_Document section_.
All of lore.kernel.org
 help / color / mirror / Atom feed
From: Andrea Righi <arighi@nvidia.com>
To: Tejun Heo <tj@kernel.org>
Cc: linux-kernel@vger.kernel.org, sched-ext@lists.linux.dev,
	void@manifault.com, changwoo@igalia.com, emil@etsalapatis.com
Subject: Re: [PATCHSET v3 sched_ext/for-7.1] sched_ext: Implement cgroup sub-scheduler support
Date: Fri, 6 Mar 2026 08:29:14 +0100	[thread overview]
Message-ID: <aaqCSg8fcR4L74u1@gpd4> (raw)
In-Reply-To: <20260304220119.4095551-1-tj@kernel.org>

Hi Tejun,

On Wed, Mar 04, 2026 at 12:00:45PM -1000, Tejun Heo wrote:
> This patchset has been around for a while. I'm planning to apply this soon
> and resolve remaining issues incrementally.
> 
> This patchset implements cgroup sub-scheduler support for sched_ext, enabling
> multiple scheduler instances to be attached to the cgroup hierarchy. This is a
> partial implementation focusing on the dispatch path - select_cpu and enqueue
> paths will be updated in subsequent patchsets. While incomplete, the dispatch
> path changes are sufficient to demonstrate and exercise the core sub-scheduler
> structures.
> 
> Motivation
> ==========
> 
> Applications often have domain-specific knowledge that generic schedulers cannot
> possess. Database systems understand query priorities and lock holder
> criticality. Virtual machine monitors can coordinate with guest schedulers and
> handle vCPU placement intelligently. Game engines know rendering deadlines and
> which threads are latency-critical.
> 
> On multi-tenant systems where multiple such workloads coexist, implementing
> application-customized scheduling is difficult. Hard partitioning with cpuset
> lacks the dynamism needed - users often don't care about specific CPU
> assignments and want optimizations enabled by sharing a larger machine:
> opportunistic over-commit, improving latency-critical workload characteristics
> while maintaining bandwidth fairness, and packing similar workloads on the same
> L3 caches for efficiency.
> 
> Sub-scheduler support addresses this by allowing schedulers to be attached to
> the cgroup hierarchy. Each application domain runs its own BPF scheduler
> tailored to its needs, while a parent scheduler dynamically controls CPU
> allocation to children without static partitioning.
> 
> Structure
> =========
> 
> Schedulers attach to cgroup nodes forming a hierarchy up to SCX_SUB_MAX_DEPTH
> (4) levels deep. Each scheduler instance maintains its own state including
> default time slice, watchdog, and bypass mode. Tasks belong to exactly one
> scheduler - the one attached to their cgroup or the nearest ancestor with a
> scheduler attached.

_Given entries_.

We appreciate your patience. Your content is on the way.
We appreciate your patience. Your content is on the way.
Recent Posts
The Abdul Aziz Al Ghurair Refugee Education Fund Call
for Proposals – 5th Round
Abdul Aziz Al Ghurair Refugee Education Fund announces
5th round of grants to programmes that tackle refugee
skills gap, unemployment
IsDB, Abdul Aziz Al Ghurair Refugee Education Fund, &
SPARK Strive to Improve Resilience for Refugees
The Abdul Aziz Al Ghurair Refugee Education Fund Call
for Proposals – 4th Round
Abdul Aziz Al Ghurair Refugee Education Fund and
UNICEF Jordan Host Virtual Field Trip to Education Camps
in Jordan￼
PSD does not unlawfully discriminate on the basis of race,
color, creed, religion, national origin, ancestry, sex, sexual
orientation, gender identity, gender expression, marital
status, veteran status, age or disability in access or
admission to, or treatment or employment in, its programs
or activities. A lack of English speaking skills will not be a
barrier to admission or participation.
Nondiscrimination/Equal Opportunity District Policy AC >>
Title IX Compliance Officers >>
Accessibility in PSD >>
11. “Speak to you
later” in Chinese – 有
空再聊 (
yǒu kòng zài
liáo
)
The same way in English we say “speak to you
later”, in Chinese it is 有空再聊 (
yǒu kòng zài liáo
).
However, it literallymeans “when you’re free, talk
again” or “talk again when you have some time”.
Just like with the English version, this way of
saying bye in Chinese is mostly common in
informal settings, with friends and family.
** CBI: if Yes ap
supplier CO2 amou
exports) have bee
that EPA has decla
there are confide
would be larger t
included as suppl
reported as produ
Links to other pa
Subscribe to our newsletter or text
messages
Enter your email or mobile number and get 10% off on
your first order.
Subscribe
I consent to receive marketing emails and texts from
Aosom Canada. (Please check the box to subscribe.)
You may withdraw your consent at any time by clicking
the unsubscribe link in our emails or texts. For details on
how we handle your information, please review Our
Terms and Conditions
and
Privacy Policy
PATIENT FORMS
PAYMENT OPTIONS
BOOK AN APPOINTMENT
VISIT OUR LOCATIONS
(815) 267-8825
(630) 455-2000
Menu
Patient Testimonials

_Job_. Rewrite everything in the email from "In-Reply-To: <20260304220119.4095551-1-tj@kernel.org>" down to "remaining issues incrementally.", replacing "incrementally" with "gradually". The entries above are not needed.

_Exercise output_.
In-Reply-To: <20260304220119.4095551-1-tj@kernel.org>

Hi Tejun,

On Wed, Mar 04, 2026 at 12:00:45PM -1000, Tejun Heo wrote:
> This patchset has been around for a while. I'm planning to apply this soon
> and resolve remaining issues gradually.